167Au cours de Rosh HaShana, il y a une nouvelle révélation de la distance qui nous sépare du Créateur. Tout événement commence par la révélation d’une nouvelle propriété qui nous sépare du Créateur. Et pendant la fête de Rosh HaShana, nous atteignons l’adhésion au Créateur dans cette propriété.

Par conséquent, Rosh HaShana est la tête de tout notre développement, et toutes les propriétés qui se manifestent lors de cette fête se révèlent plus tard encore plus pleinement au cours de toutes les autres fêtes et dates spéciales.

Extrait de la Leçon quotidienne de Kabbale,  « Rosh HaShana » du 15/09/2023

La dernière pièce de monnaie

Au fur et à mesure que nous progressons, le mauvais penchant, la force de l’égoïsme, se manifeste chaque fois plus durement, de sorte que finalement nous ne sachions plus quoi faire. C’est comme si un mur se dressait devant nous et qu’il était impossible de le franchir. Et à la fin, nous arrivons à la Mer Rouge, aux eaux tumultueuses et furieuses qui sont prêtes à nous engloutir et à nous couper de la vie.

Ainsi, nous commençons à ressentir toutes les forces de la nature, mais lorsque nous surmontons tous ces états et que nous les incluons en nous-mêmes, nous devenons plus forts, et c’est en cela que consiste notre progrès.

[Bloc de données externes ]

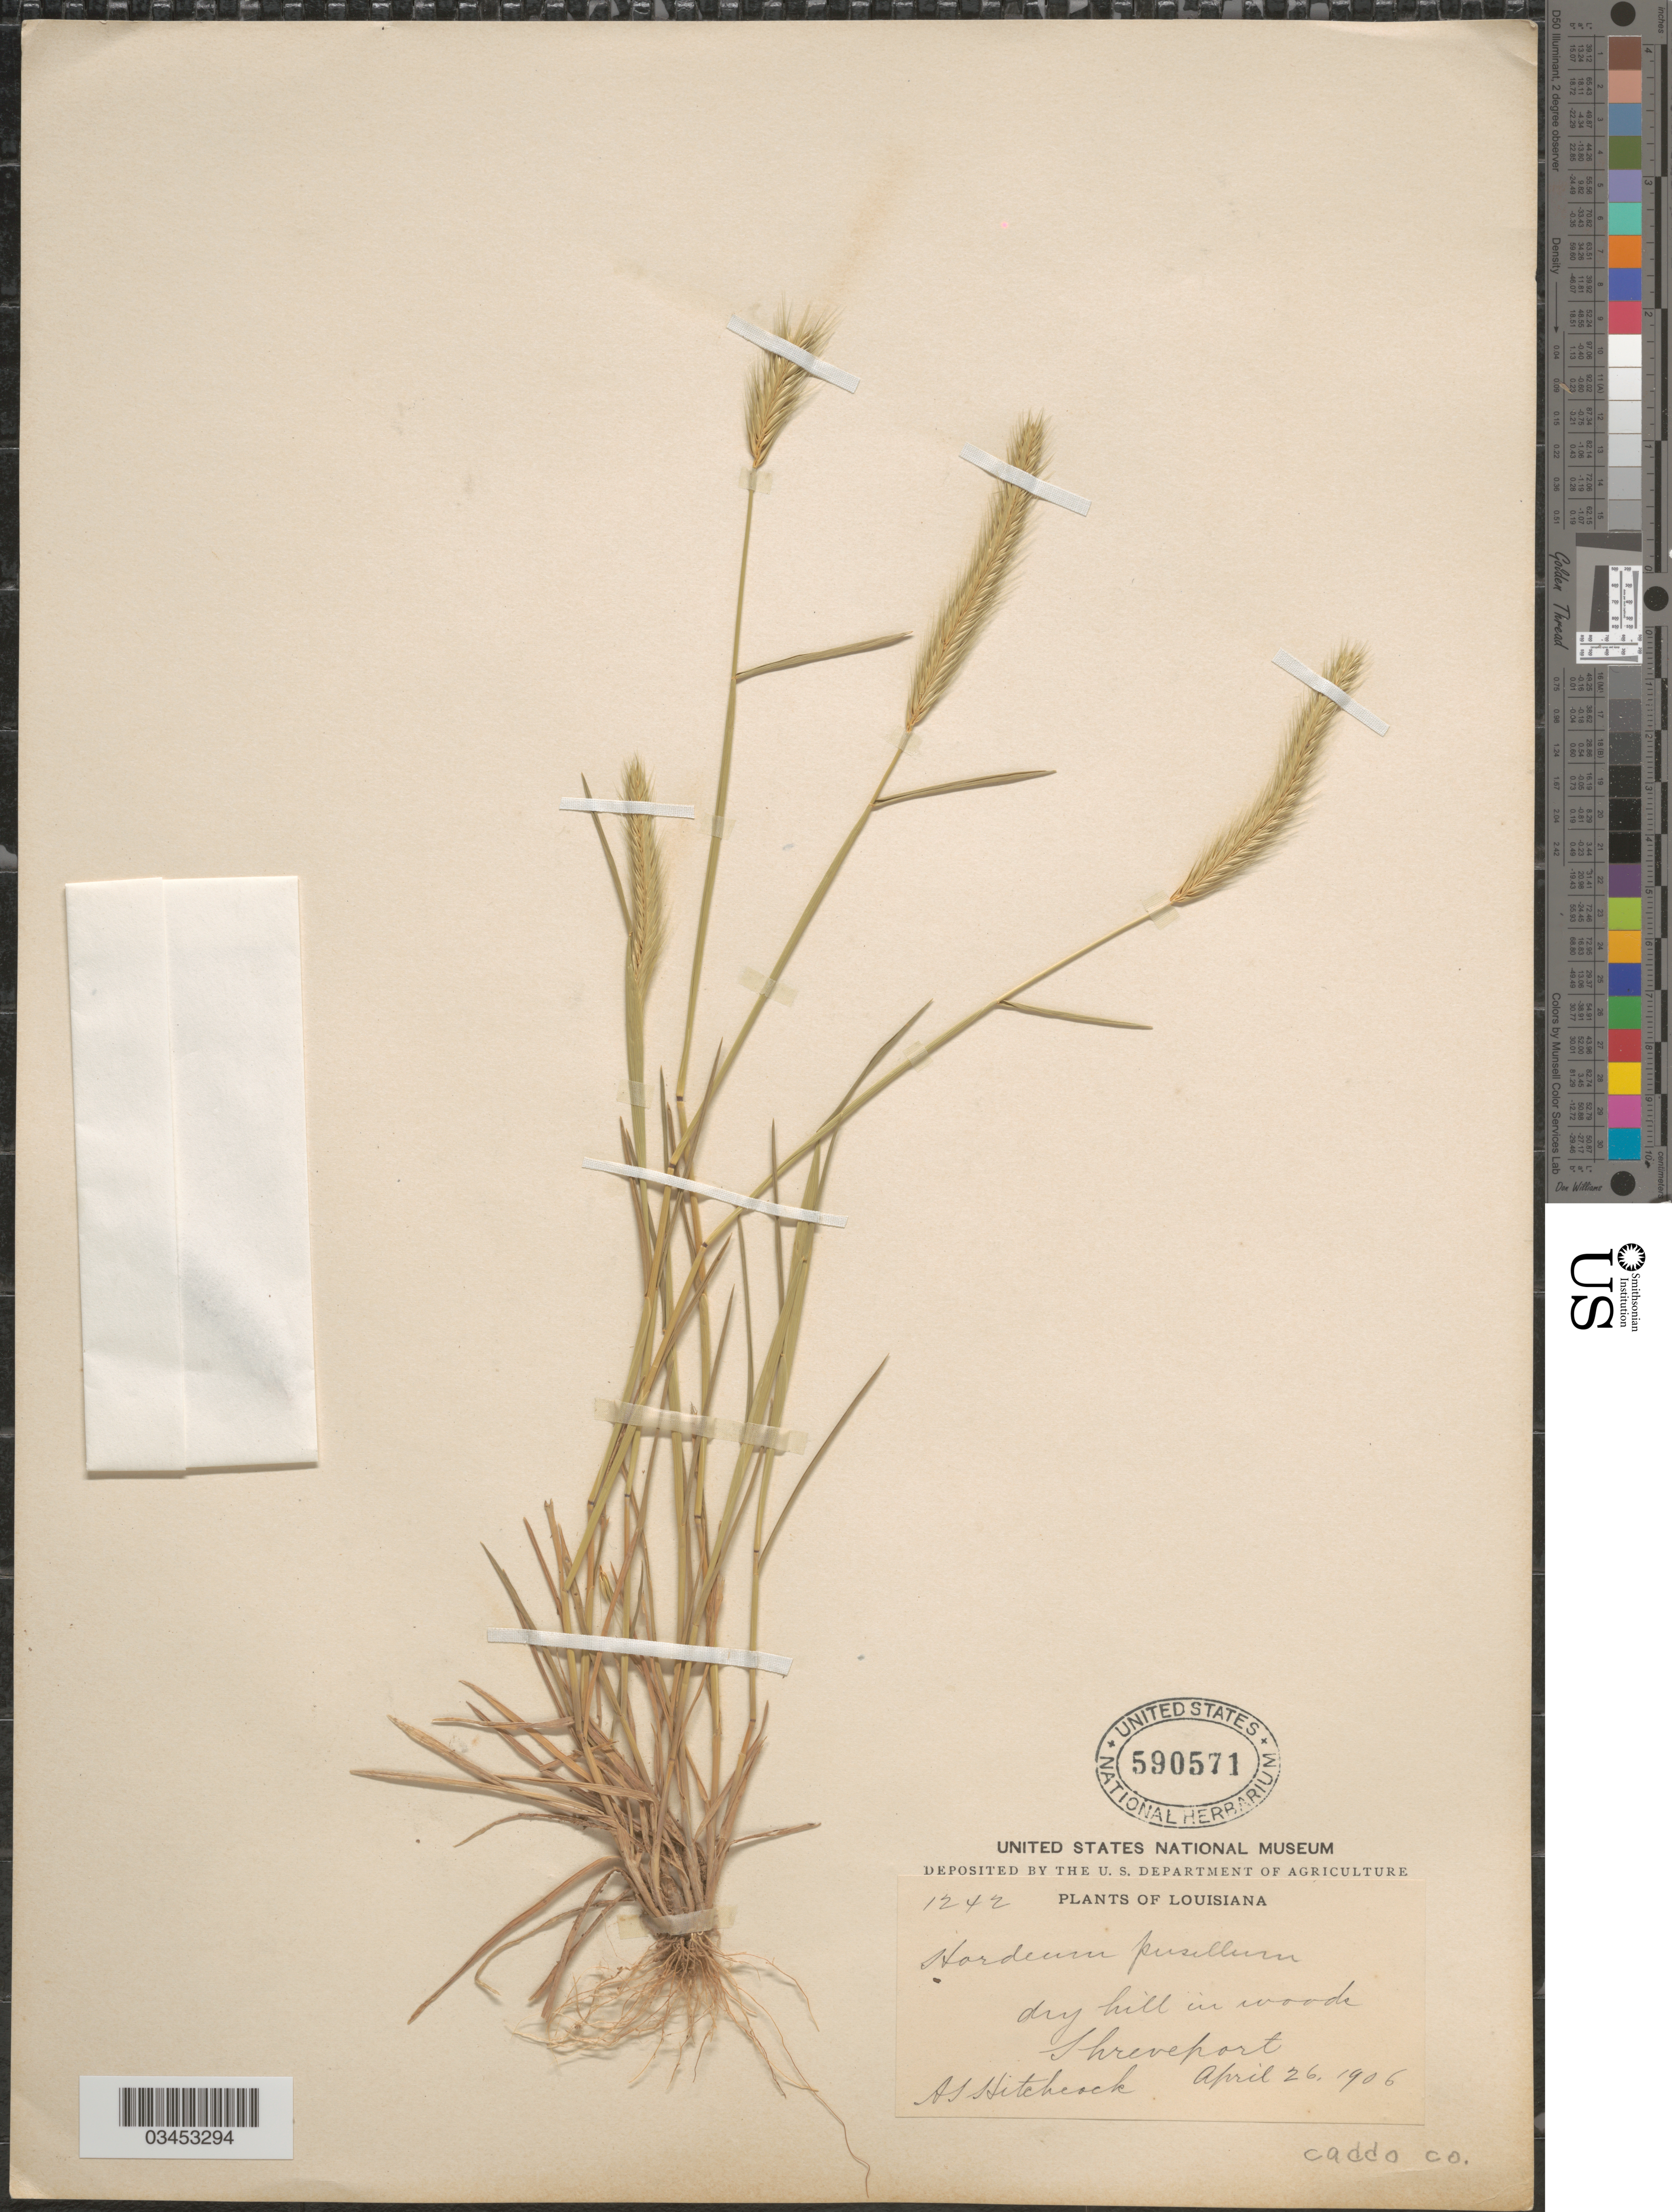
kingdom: Plantae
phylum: Tracheophyta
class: Liliopsida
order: Poales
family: Poaceae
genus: Hordeum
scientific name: Hordeum pusillum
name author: Nutt.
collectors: A. S. Hitchcock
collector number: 1242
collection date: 1906-04-26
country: United States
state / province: Louisiana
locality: Dry hill in woods. Shreveport. Caddo Co.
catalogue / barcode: US 590571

Cependant, il est dit que si « les enfants d’Israël croyaient correctement au fidèle berger Moïse, ils pourraient entendre sa voix et être sauvés de la Klipa de Pharaon ». Cela signifie qu’il y a encore une chance de s’en sortir, mais la question est de savoir s’ils l’utilisent ou non.

Comme en mathématiques où un négatif multiplié par un autre négatif donne un positif, il en va de même pour le progrès spirituel lors de la sortie d’Égypte. Si la majorité du groupe veut servir le Créateur dans le but de donner sans réserve, alors il peut L’obliger à l’aider.

Le ciel ne nous donne jamais la moitié, il est nécessaire d’atteindre la pleine mesure de la révélation du mal, et alors l’aide d’en haut viendra dans son intégralité. Nous pouvons donc nous plaindre et réclamer tant que nous n’aurons pas fourni toute la mesure de l’effort nécessaire dans notre état, il n’y aura pas de percée. Et ce n’est que lorsque nous aurons mis la dernière pièce dans le panier d’efforts que le Créateur nous aidera à atteindre le but.

Extrait de la leçon quotidienne de Kabbale sur KabTV, « Pessakh (Pâque) » du 08/04/2023

La manifestation des racines spirituelles sous forme de fêtes

962.2Commentaire : Dans notre monde, il y a des manifestations des racines spirituelles sous forme de fêtes ou de Shabbats.

Ma Réponse : Les états particuliers qu’une personne traverse lorsqu’elle atteint une connexion de plus en plus forte aux autres sont appelés Moadim (jours fériés/saisons). Moed est un arrêt temporaire sur le chemin, comme une station ou un point de repère, ce qui signifie un état dans lequel vous changez radicalement votre inclusion dans le système commun.

Commentaire : Mais le même Shabbat existe aussi dans le monde corporel.

Ma Réponse : Cela ne veut rien dire. N’y avait-il pas de samedi ou d’autres jours de la semaine avant Adam ? Il y avait des jours et des nuits, mais personne ne célébrait rien.

Commentaire : Cependant, il semble que le samedi (Shabbat) soit un jour spécifique, même dans la perception physique.

Ma Réponse : C’est juste notre psychologie ! Si vous êtes en ascension spirituelle, vous pouvez faire l’expérience de toutes les saisons et de tous les jours de l’année pendant la journée.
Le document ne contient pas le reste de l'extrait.